If you believe the media in Sweden, Friday night was relatively uneventful. Among the most noteworthy headlines in the country were reports that a popular Swedish singer had technical problems during a music competition.
During a rally Saturday in Florida, Trump referred to several countries that have taken in a disproportionate number of refugees and that have recently been the target of attacks. “We’ve got to keep our country safe. You look at what’s happening in Germany. You look at what’s happening last night in Sweden. Sweden, who would believe this?” Trump went on to refer to Paris, Nice, France, and Brussels, European cities where attacks have occurred in the past two years.
A spokeswoman for the Swedish Foreign Ministry told the Associated Press on Sunday that authorities were not aware of any “terror-linked major incidents” that occurred Friday night in Sweden. According to the spokeswoman, the Swedish Embassy in Washington has asked the State Department to clarify Trump's remarks.
Trump himself later attempted to clarify the remarks, tweeting: “My statement as to what's happening in Sweden was in reference to a story that was broadcast on @FoxNews concerning immigrants & Sweden.”
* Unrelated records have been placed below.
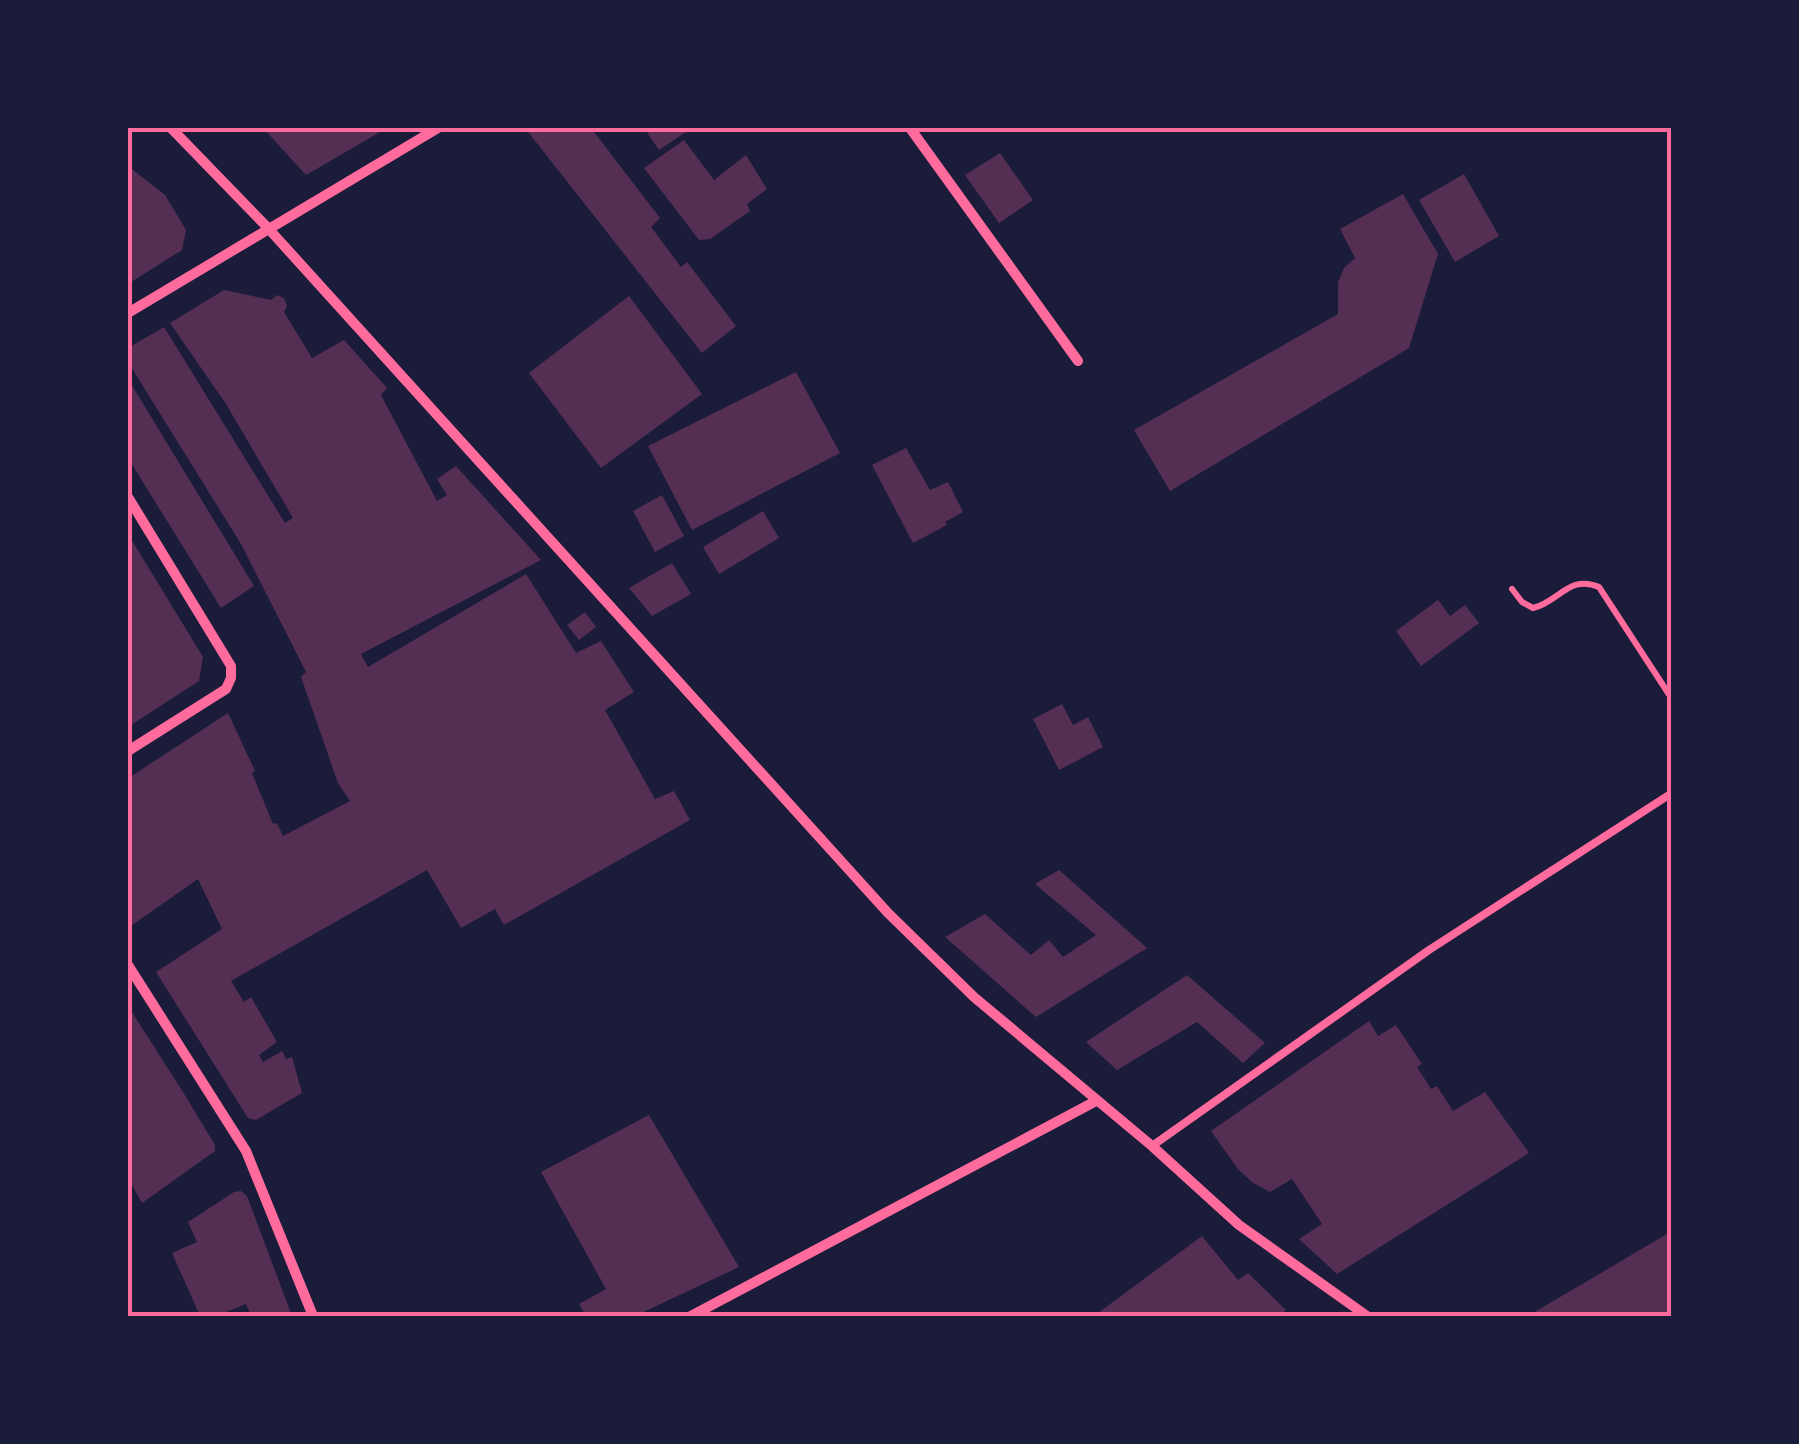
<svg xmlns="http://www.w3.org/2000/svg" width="1799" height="1444" viewBox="0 0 1799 1444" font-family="Commissioner,sans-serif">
	<rect width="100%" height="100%" fill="#1b1b3a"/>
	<g fill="#542f53">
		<polygon points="263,128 387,128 306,175"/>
		<polygon points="525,128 591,128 660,218 651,227 681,267 687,262 736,326 702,353"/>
		<polygon points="644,128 692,128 659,150"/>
		<polygon points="684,140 714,180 746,155 767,189 747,204 750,211 710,239 699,240 644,168"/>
		<polygon points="1000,153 1033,200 999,223 965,175"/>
		<polygon points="128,166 165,195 186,230 182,250 128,284"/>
		<polygon points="1464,174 1499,236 1455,262 1419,200"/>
		<polygon points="1403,194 1438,254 1409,348 1170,491 1134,430 1338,314 1338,282 1344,268 1355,258 1340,229"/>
		<polygon points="224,290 271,300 277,295 284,298 287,306 284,312 312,358 344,340 387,388 381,395 437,501 447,495 437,479 456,466 541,560 361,654 368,667 526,574 576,653 601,641 634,692 605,710 655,799 674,791 690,820 504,925 495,909 461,928 427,870 231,981 244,1002 251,997 277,1042 259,1055 263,1062 282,1051 286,1059 292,1057 302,1093 256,1120 248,1118 156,972 222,929 198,879 128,928 128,772 130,777 228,713 255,771 252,773 273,824 277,823 283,836 350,801 338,783 301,677 306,672 241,544 128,362 128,348 164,327 285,523 293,518 226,404 170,323"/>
		<polygon points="629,296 702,394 601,468 529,373"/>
		<polygon points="796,372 840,453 692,530 648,446"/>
		<polygon points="128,379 254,586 221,608 128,458"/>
		<polygon points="906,448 930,490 948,482 963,512 945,522 947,525 913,543 872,465"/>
		<polygon points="662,495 684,536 655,552 633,511"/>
		<polygon points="763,511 779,538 719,574 703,547"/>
		<polygon points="128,534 203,657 199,681 128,727"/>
		<polygon points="672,563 691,594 652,616 629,588"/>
		<polygon points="1438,600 1450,616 1465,605 1479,623 1421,666 1396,631"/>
		<polygon points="585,612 596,627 579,640 567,625"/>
		<polygon points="1062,704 1073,725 1088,717 1103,747 1059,770 1033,719"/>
		<polygon points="1059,870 1147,948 1036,1017 945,937 985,914 1031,955 1049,940 1063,957 1096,935 1035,884"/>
		<polygon points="1187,975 1265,1043 1243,1063 1197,1022 1117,1070 1086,1042"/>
		<polygon points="128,1006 183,1092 215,1145 215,1151 142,1203 128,1178"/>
		<polygon points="1369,1021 1378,1036 1396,1025 1422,1064 1417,1067 1431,1089 1437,1086 1453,1111 1485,1092 1529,1153 1337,1274 1299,1239 1322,1224 1292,1179 1270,1192 1252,1182 1238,1169 1211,1131"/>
		<polygon points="649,1115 739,1267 635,1316 586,1316 579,1304 606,1289 541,1172"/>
		<polygon points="241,1191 247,1196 292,1316 251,1316 246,1304 226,1312 228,1316 200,1316 172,1253 197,1242 188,1222 234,1192"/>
		<polygon points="1672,1231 1672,1316 1528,1316"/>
		<polygon points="1202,1236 1238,1280 1248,1273 1286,1310 1278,1316 1094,1316"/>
	</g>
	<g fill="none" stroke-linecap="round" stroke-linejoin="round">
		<path stroke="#ff6b9d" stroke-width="6" d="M1512 589 1522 602 1533 608C1559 602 1569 574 1599 587L1672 699"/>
		<polyline stroke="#ff6b9d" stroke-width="8" points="1152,1146 1429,950 1672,793"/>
		<g stroke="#ff6b9d" stroke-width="10">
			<polyline points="171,128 267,227 888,913 974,997 1152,1146 1239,1225 1367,1316"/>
			<polyline points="910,128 1078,361"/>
			<polyline points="128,313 438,128"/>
			<polyline points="128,497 231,666 231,678 226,689 128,751"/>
			<polyline points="128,965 246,1151 313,1316"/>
			<polyline points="691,1316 1096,1101"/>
		</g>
	</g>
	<rect width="1799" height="1444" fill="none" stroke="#1b1b3a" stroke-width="260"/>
	<rect x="130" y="130" width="1539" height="1184" fill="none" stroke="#ff6b9d" stroke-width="4"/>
</svg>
He was probably referring to a Tucker Carlson interview with Ami Horowitz. The filmmaker has blamed refugees for a purported crime wave in Sweden and alleged that authorities are trying to cover up the incidents.
White House spokeswoman Sarah Huckabee Sanders, addressing the matter on Sunday, told reporters that Trump “was talking about rising crime and recent incidents in general and not referring to a specific incident.”
Trump's new tweet came after speculation over the incident he referred to had circulated on social media for nearly a day. Although he did not explicitly say it, his remarks were widely perceived as suggesting that an attack occurred Friday night in Sweden. “Sweden? Terror attack? What has he been smoking? Questions abound,” former Swedish prime minister Carl Bildt said on Twitter.
Others reacted by posting photos of how they believe Sweden really looked Friday night, using the hashtag #LastNightInSweden.
Sweden, you ok? Call me.— Stephen Mangan (@StephenMangan) February 19, 2017
The White House already faced criticism this month after it included an incident in the Swedish city of Malmo on its list of allegedly underreported terrorist attacks. In October, arson caused smoke damage at an Iraqi community center in Malmo. A judge, however, ruled that there was no evidence that the incident was a “terror attack” — months before the White House released the list that referred to the incident.
Sweden took in more refugees per capita than any other country in Europe at the height of the migrant influx in 2015. The country has long viewed itself as having a moral obligation to take in refugees from war-torn countries. But Sweden reached its limits as other European Union neighbors refused to fulfill their commitments.
The influx of refugees has not come without problems in Sweden, but mainstream politicians and immigration experts say the criticism has been disproportionate. In summer 2016, Swedish embassies were tasked to counter rumors or false information about Sweden's experience with taking in large numbers of immigrants.
Speaking Friday, one day before Trump made his remarks, Henrik Selin of the Swedish Institute said there are “people whose political agenda suggests they would like to tell the story of countries not being able to receive that many refugees, who seem to want to exaggerate problems,” according to Radio Sweden.
Although Sweden views itself as increasingly isolated in regard to its pro-immigration stance, the country found widespread support on social media Sunday. “Dear @realDonaldTrump,” Alexander Stubb, a former prime minister of Finland, tweeted. “Sweden is immigration friendly, international & liberal. One of the most prosperous, richest, safest places on earth.”
And a country with relatively calm Friday nights, it seems.
Jenna Johnson contributed to this report.